*** Opening of Provided passage ***

But a law professor testified that the proposed legislative fix wouldn't offer the uniformity of application its proponents tout, and a leading committee Democrat said the proposal would shut the door on more injured plaintiffs.
Defendants often argue they would prefer to litigate in federal court to avoid inconsistent state-court rulings; but plaintiffs may view state courts as better positioned to enforce state law protections.
Suits normally can't be removed from state court to federal court on the basis of diversity jurisdiction when a defendant resides in the same state as the plaintiff.
But an exception applies when a plaintiff improperly joins an in-state defendant to the suit. When defendants can show the plaintiff fraudulently joined such a defendant to defeat the federal court's jurisdiction, the suit can proceed in federalcourt.
The Fraudulent Joinder Prevention Act (H.R. 3624) would add two sentences to the statute governing the removal of suits from state court to federal court, said Rep. Trent Franks (R-Ariz.), chairman of the Judiciary Committee's Subcommittee on the Constitution and Civil Justice.
The bill would prescribe a single, uniform standard for the federal courts to use in determining whether the joinder is proper, Franks said: whether the plaintiff has a “plausible claim for relief” against the non-diverse defendant.
Courts would also be entitled to look at information, such as affidavits, from both plaintiffs and defendants, he said.
And the bill would add a requirement for proper joinder that plaintiffs act with a “good-faith intention” in naming in-state people or businesses as defendants, according to several speakers at the hearing.
The change is modest, Judiciary Committee Chairman Bob Goodlatte (R-Va.) said.
But Professor Lonny Hoffman of the University of Houston Law Center told the panel, “The proposed amendments would dramatically change existing law.”

*** Close of Provided passage ***

• [Task item]:
Resume the passage on the Fraudulent Joinder Prevention Act hearing, picking up right after its final sentence.

*** Opening of Extracted material ***

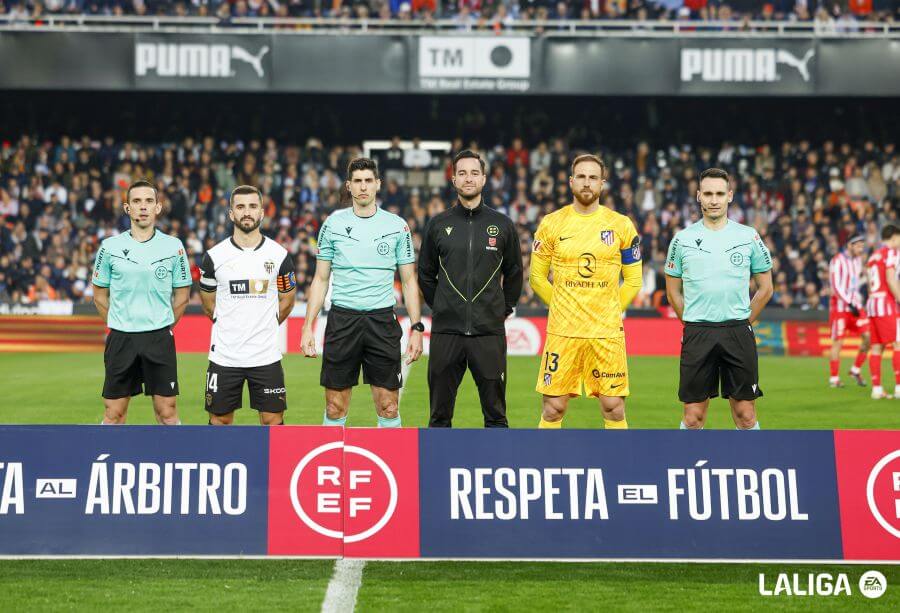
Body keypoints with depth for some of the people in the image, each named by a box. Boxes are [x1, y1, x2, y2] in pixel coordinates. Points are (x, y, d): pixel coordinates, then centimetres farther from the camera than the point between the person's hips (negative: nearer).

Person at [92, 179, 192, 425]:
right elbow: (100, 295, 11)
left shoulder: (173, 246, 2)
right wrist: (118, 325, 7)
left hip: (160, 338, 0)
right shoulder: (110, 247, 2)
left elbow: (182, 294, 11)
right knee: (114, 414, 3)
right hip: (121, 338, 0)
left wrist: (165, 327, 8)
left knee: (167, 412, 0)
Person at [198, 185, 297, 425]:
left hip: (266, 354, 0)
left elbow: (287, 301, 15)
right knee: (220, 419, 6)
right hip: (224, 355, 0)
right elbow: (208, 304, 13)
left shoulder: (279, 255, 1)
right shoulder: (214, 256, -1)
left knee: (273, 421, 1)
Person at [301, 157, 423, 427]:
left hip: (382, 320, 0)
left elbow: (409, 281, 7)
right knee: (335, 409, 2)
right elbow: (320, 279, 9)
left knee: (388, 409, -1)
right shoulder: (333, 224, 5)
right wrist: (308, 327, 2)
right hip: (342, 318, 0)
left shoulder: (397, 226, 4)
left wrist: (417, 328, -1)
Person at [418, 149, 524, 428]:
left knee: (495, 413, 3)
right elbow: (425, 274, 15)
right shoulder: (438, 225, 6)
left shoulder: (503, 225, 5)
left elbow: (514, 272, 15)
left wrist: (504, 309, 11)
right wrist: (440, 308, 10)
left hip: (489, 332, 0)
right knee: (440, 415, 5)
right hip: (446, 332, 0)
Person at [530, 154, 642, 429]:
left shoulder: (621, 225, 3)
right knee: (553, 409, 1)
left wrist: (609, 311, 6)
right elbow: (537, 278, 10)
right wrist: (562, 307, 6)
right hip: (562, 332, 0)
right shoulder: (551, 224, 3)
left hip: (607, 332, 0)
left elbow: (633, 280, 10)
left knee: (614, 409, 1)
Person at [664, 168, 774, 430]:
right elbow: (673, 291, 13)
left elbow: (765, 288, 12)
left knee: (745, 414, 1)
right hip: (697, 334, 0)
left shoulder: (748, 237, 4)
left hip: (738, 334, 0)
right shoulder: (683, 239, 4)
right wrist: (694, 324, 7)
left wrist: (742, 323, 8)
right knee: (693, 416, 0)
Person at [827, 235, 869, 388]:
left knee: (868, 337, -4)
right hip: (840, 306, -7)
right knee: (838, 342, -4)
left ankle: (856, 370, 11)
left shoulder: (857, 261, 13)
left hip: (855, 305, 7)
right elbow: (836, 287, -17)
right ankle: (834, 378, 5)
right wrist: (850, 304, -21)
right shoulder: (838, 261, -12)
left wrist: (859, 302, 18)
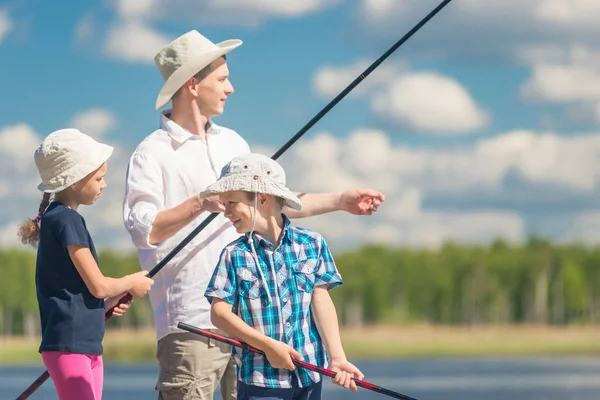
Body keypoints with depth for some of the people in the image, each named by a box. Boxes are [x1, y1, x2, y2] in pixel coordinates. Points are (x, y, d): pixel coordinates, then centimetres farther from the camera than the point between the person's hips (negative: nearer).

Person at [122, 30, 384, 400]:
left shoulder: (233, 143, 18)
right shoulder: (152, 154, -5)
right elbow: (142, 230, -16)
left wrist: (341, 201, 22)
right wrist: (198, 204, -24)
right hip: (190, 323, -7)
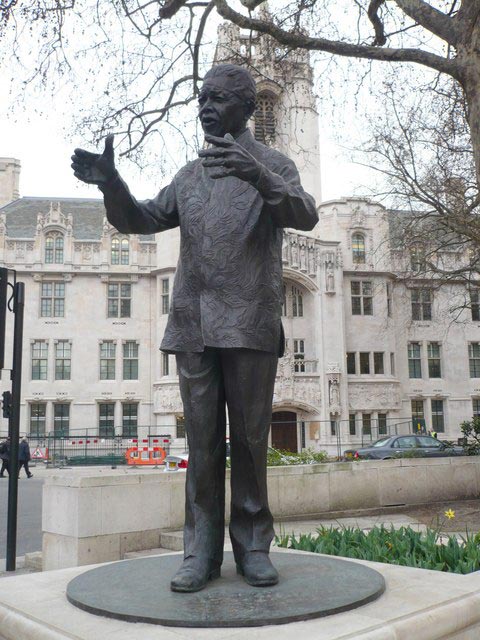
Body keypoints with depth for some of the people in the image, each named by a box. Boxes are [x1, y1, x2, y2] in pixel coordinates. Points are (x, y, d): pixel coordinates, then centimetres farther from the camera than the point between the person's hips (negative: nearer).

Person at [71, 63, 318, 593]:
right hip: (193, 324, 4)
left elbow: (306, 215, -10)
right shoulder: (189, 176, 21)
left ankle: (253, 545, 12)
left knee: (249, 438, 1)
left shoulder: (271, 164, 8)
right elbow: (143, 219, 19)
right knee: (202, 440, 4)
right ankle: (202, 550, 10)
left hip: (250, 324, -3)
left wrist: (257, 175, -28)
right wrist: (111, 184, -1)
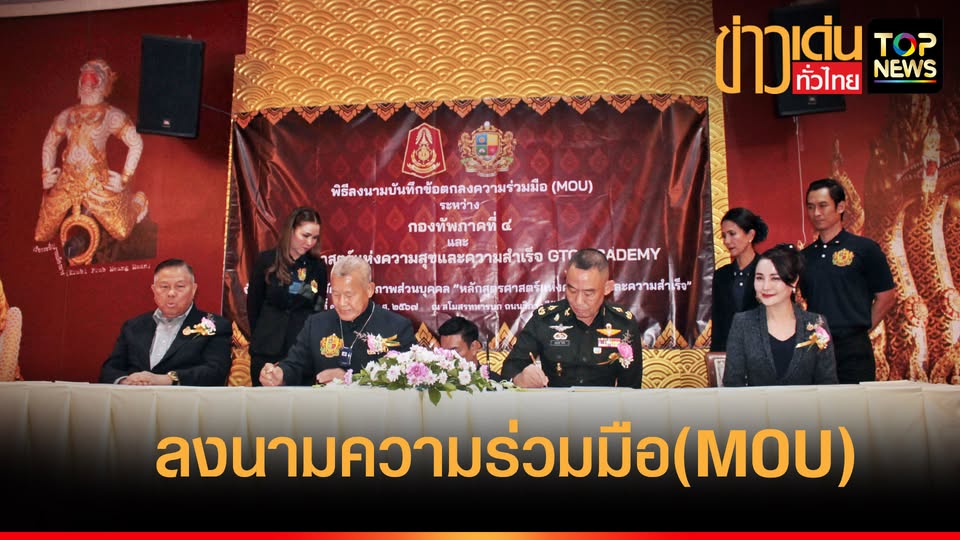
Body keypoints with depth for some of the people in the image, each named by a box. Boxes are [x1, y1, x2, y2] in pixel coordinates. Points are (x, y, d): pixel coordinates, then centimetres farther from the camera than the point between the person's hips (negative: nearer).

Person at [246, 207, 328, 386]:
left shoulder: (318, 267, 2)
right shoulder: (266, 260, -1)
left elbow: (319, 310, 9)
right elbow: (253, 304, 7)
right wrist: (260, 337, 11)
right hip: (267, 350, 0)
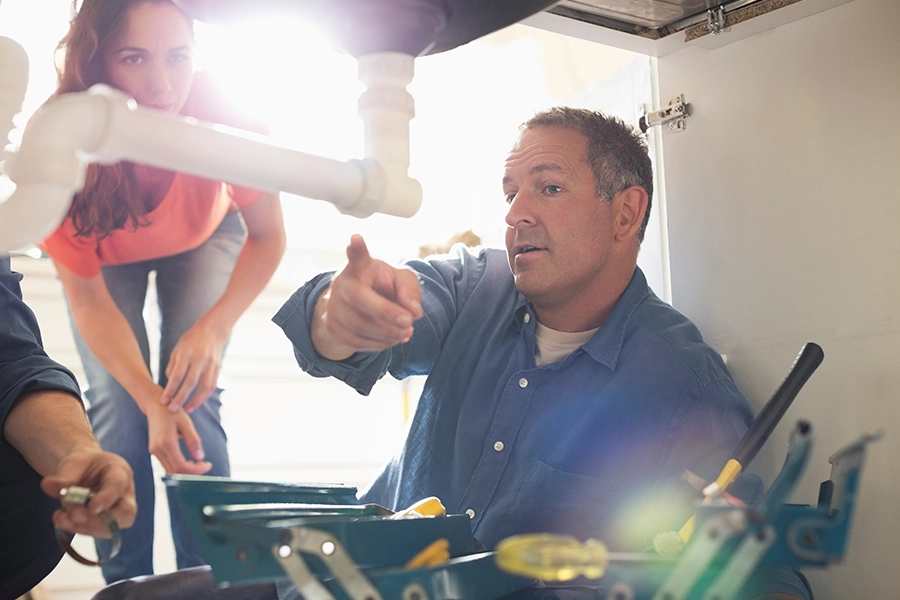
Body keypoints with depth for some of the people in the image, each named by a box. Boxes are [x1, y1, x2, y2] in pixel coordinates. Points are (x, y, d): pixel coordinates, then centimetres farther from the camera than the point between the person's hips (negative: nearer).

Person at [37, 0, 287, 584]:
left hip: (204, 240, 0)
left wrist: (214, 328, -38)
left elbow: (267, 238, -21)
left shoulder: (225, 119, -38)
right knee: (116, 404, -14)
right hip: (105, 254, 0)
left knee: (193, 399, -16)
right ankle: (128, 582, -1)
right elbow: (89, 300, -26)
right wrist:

*** Close of Extracted material ***

• [Response below]:
Rep. John Conyers Jr. (D-Mich.) said, “As with the Class Action Fairness Act, this legislation is designed to deny access to justice.”
“It would flip on its head the century-old standard” for fraudulent joinder, he said. Conyers is the ranking member of the Judiciary Committee.
Attorney Cary Silverman, who testified before the committee on behalf of the business-friendly U.S. Chamber and the Institute for Legal Reform, said one of the problems is that “federal courts are all over the map,” pointing to six different standards for determining the viability of a plaintiff's claim. Silverman is with Shook, Hardy & Bacon LLP, a firm that has represented many companies in product liability and other cases.
The standards include “no possibility of a claim,” “wholly insubstantial” claims, an “obvious failure to state a claim,” a “reasonable basis for a claim,” a “reasonable possibility of success” on a claim, and whether a plaintiff states a claim, Silverman said.
“The standards range from nearly impossible to very difficult to meet,” he said.
But Hoffman said that to the extent there's an issue in a particular case, “it doesn't lie with fraudulent joinder or its application—it's with substantive law.”
“The cases turn on whether the law allows recovery,” he said.
And use of the “plausible claim” standard “would not achieve the uniformity” the bill's supporters desire, he said.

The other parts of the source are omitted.